Analysts have stated that emerging markets and developing countries will continue to drive global economic growth in the next few years.
Specifically, Nigeria, South Africa and some Asian countries have been increasingly named as some of the countries that have been attracting foreign investments.
The Research Specialist, Standard Bank Group London, Mr. Gadio Samir, noted this in a research material made available to our correspondent on Thursday.
According to him, the increase in local investments in Nigeria is mainly as a result of the global challenges as well including the Greek crises which have affected some global economies.
He said, “Our research has shown that inflow of funds into Nigeria, Kenya and some other emerging economies in the last few months is as a result of the higher returns the investors received from these emerging markets.
“It is clear that the risks from the sovereign debt overhang in the Euro zone will continue to undermine confidence in coming months. It is increasingly likely that Greece will exit the Euro, but the major concern is that other key countries (including Spain or even Italy) could see their cost of funding rise to unsustainable levels, these might be a plus for the emerging markets.”

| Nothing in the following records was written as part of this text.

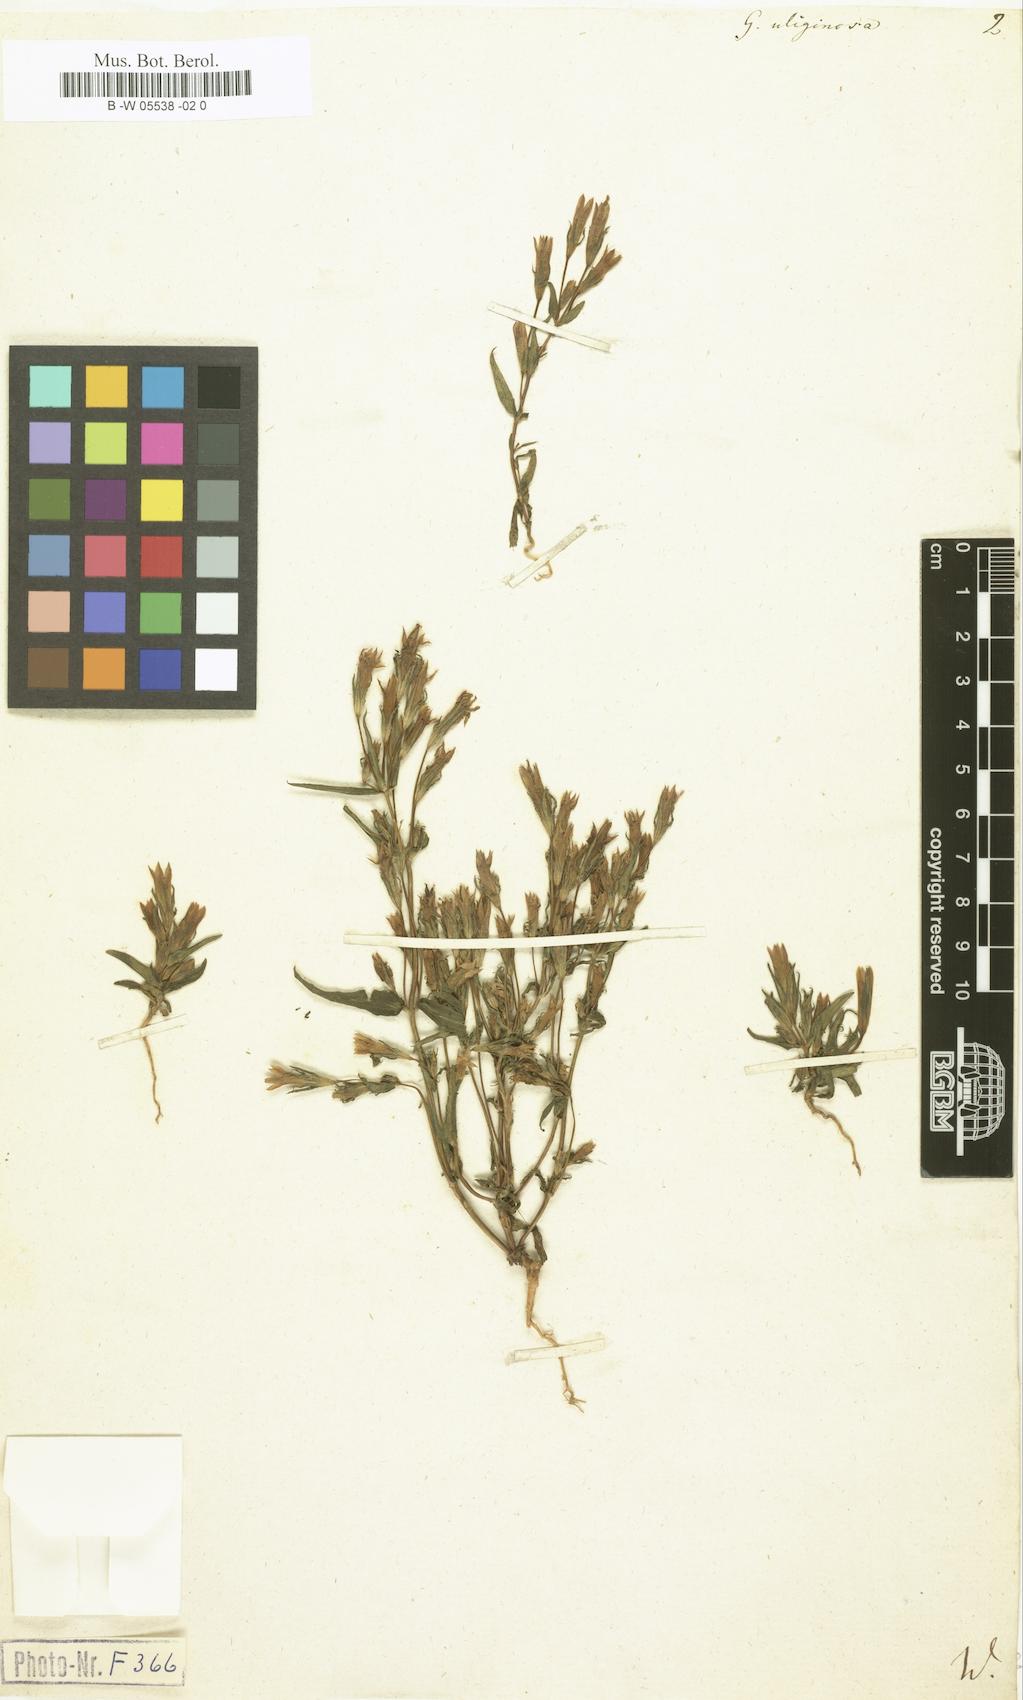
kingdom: Plantae
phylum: Tracheophyta
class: Magnoliopsida
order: Gentianales
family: Gentianaceae
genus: Gentianella
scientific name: Gentianella uliginosa
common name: Dune gentian
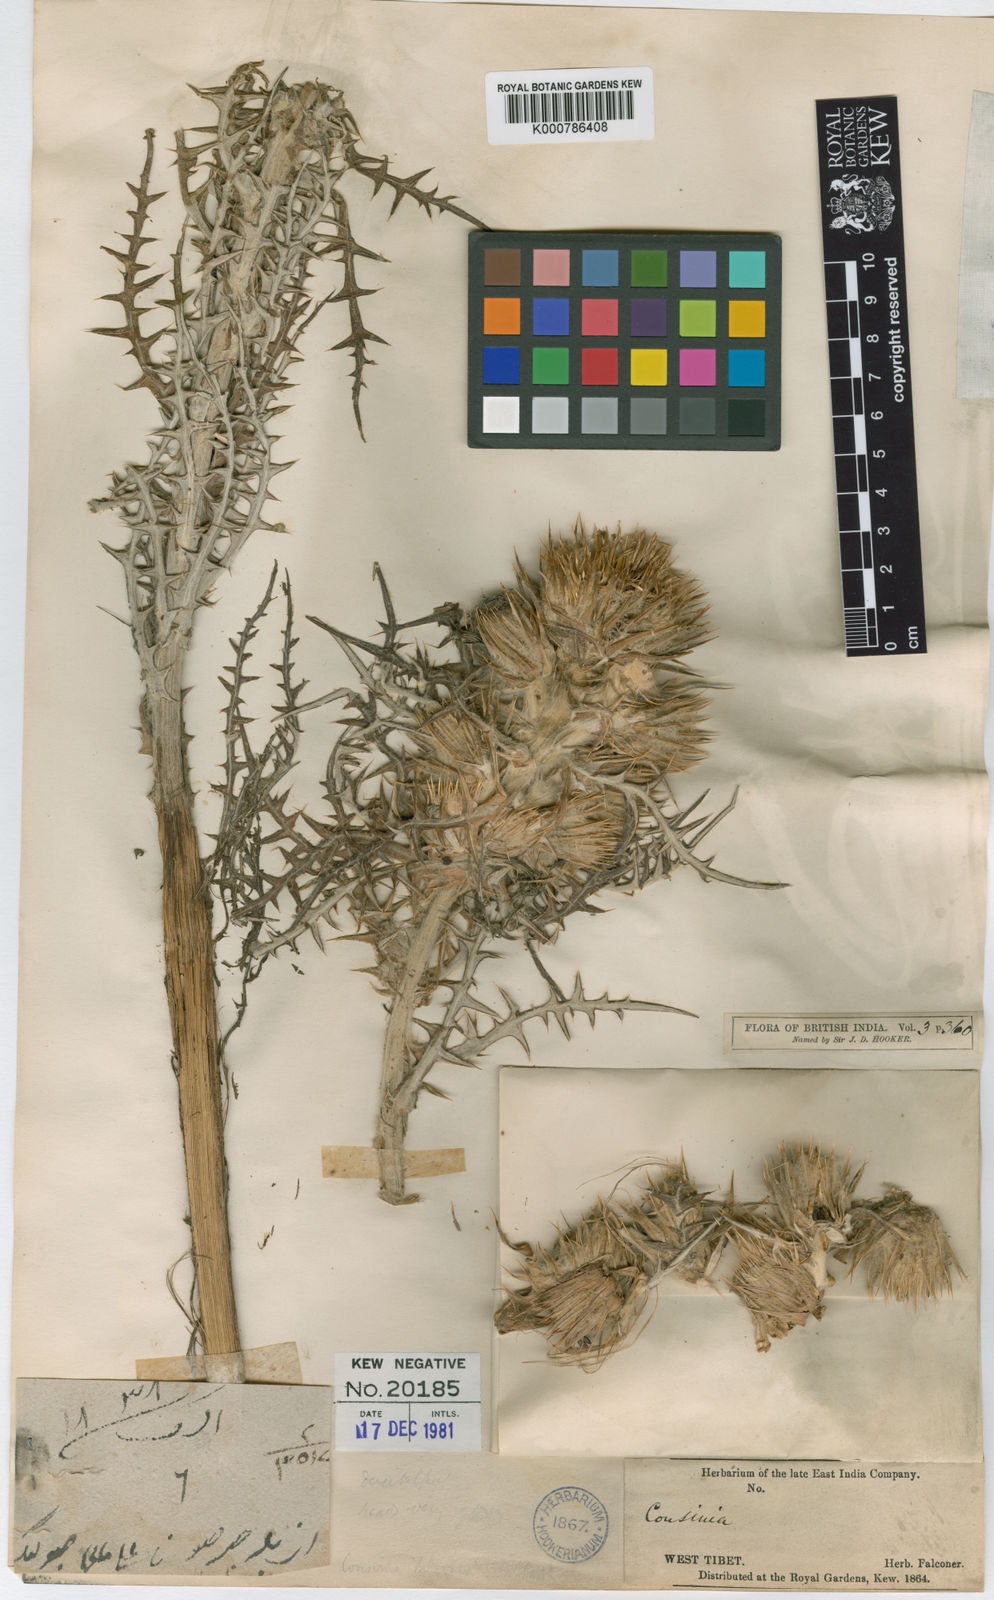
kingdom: Plantae
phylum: Tracheophyta
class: Magnoliopsida
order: Asterales
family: Asteraceae
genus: Cousinia
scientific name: Cousinia falconeri
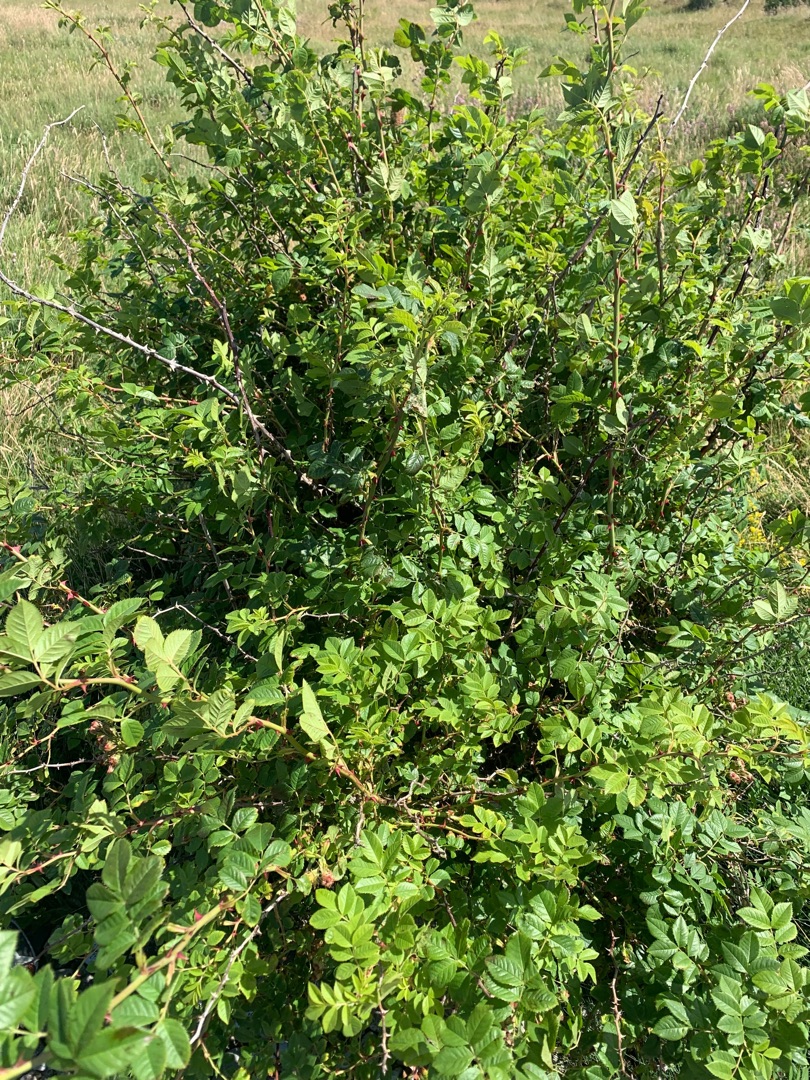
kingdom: Plantae
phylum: Tracheophyta
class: Magnoliopsida
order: Rosales
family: Rosaceae
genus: Rosa
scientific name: Rosa canina
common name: Glat hunde-rose
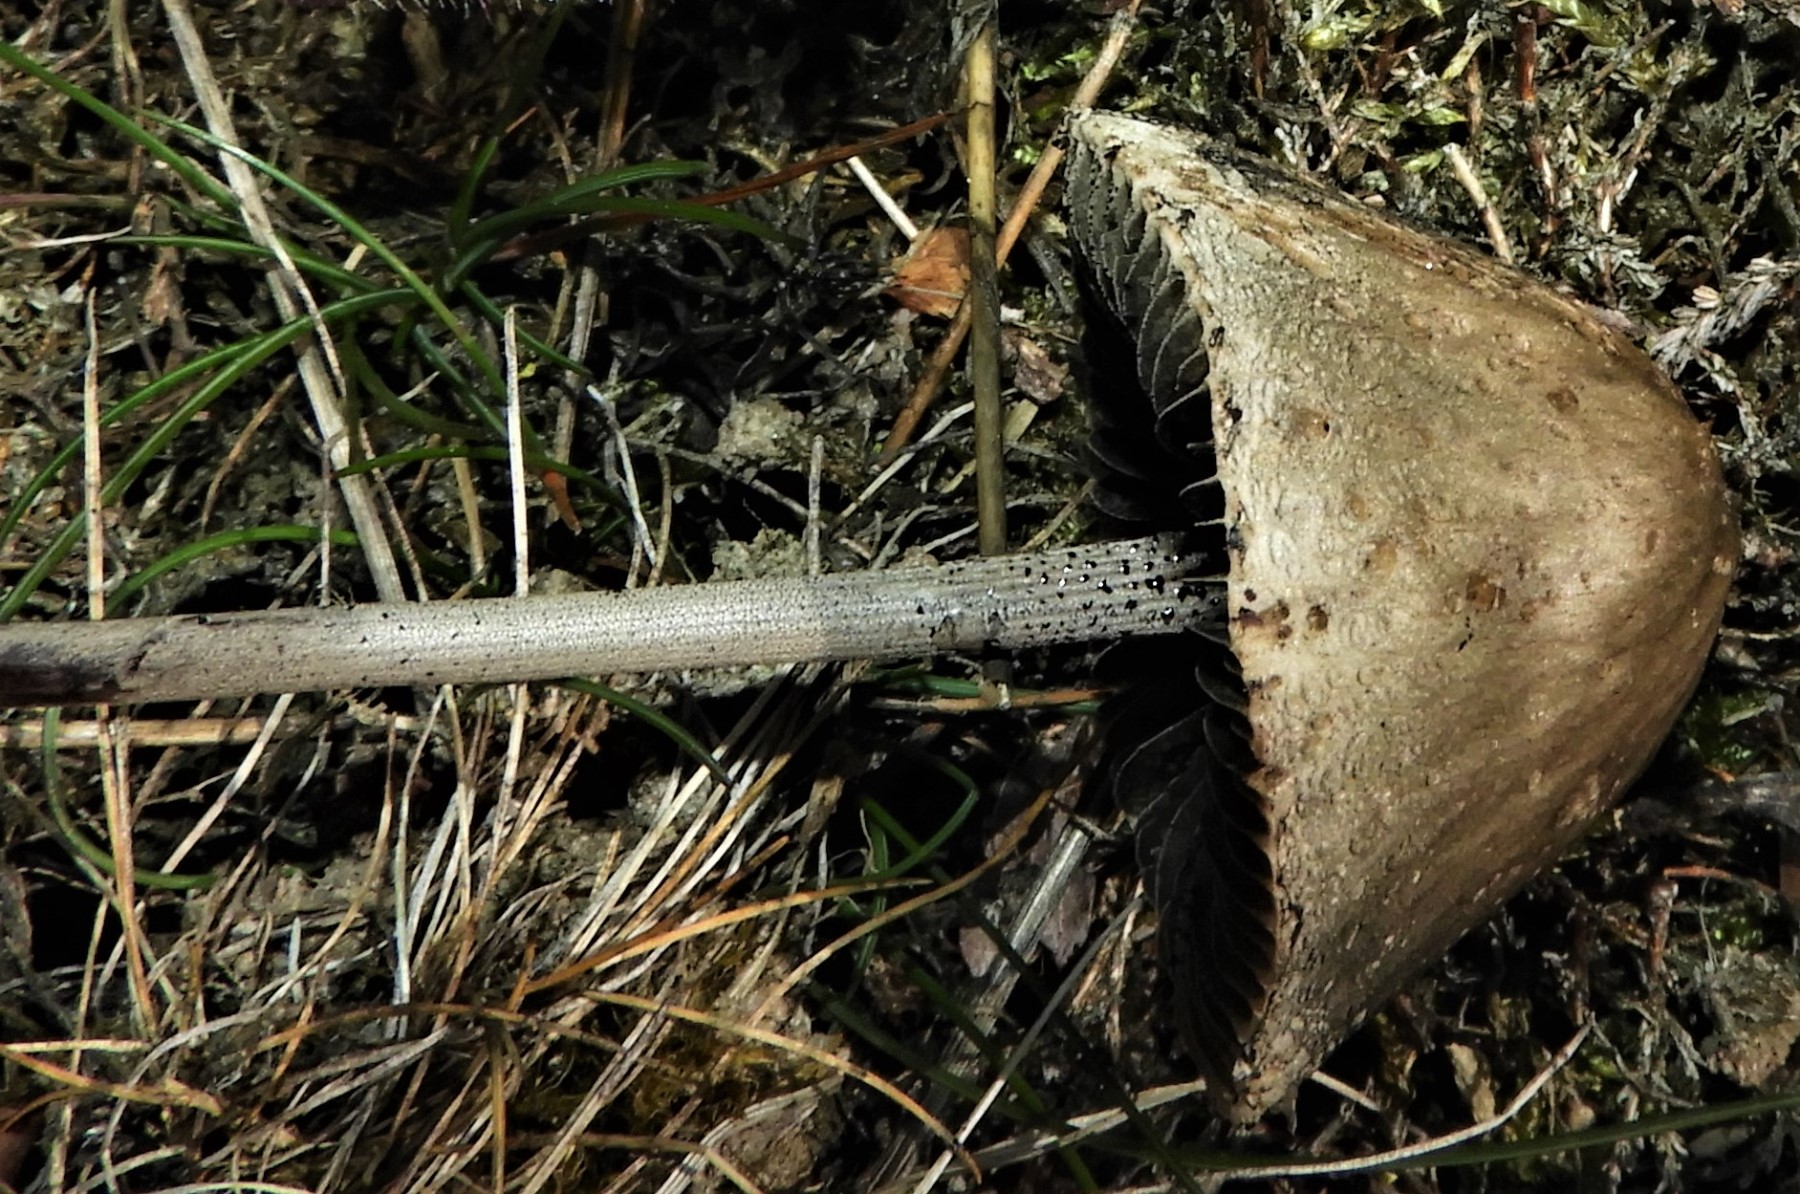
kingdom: Fungi
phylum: Basidiomycota
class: Agaricomycetes
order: Agaricales
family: Bolbitiaceae
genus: Panaeolus
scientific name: Panaeolus papilionaceus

Samir added that growth in private sector credit in Nigeria was hampered in 2010/2011 because of the accounting challenges that banks had to grapple with during that period.
He said, “Private sector credit growth was negative in 2010 and early 2011, but this mostly reflected an accounting exercise as the Asset Management Corporation of Nigeria acquired the Non-Performing Loans of the banks.
“Yet private sector lending accelerated rapidly in the second quarter of 2012, a trend also supported by favourable base effects in the time series in the first quarter of 2012.”
Analysts from Afrinvest West Africa Limited in their outlook for 2012 had said that policies such as the introduction of market making, securities lending, short selling and introduction of Exchange Traded Funds need to be accompanied with effective regulatory oversight.
The company in the report estimated a Gross Domestic Product growth rate of seven per cent and 7.5 per cent for the country’s economy in 2012 with increased contribution from the non-oil sector especially agriculture, telecoms and financial services.
“We expect the CBN’s banking sector reforms to berth in 2012, giving further impetus to bank lending particularly given the mild uptick in credit growth observed towards the end of 2011. We envisage less aggressive fiscal tightening measures in 2012 even as reduced government borrowing should bear positively on the domestic equity market,” they stated.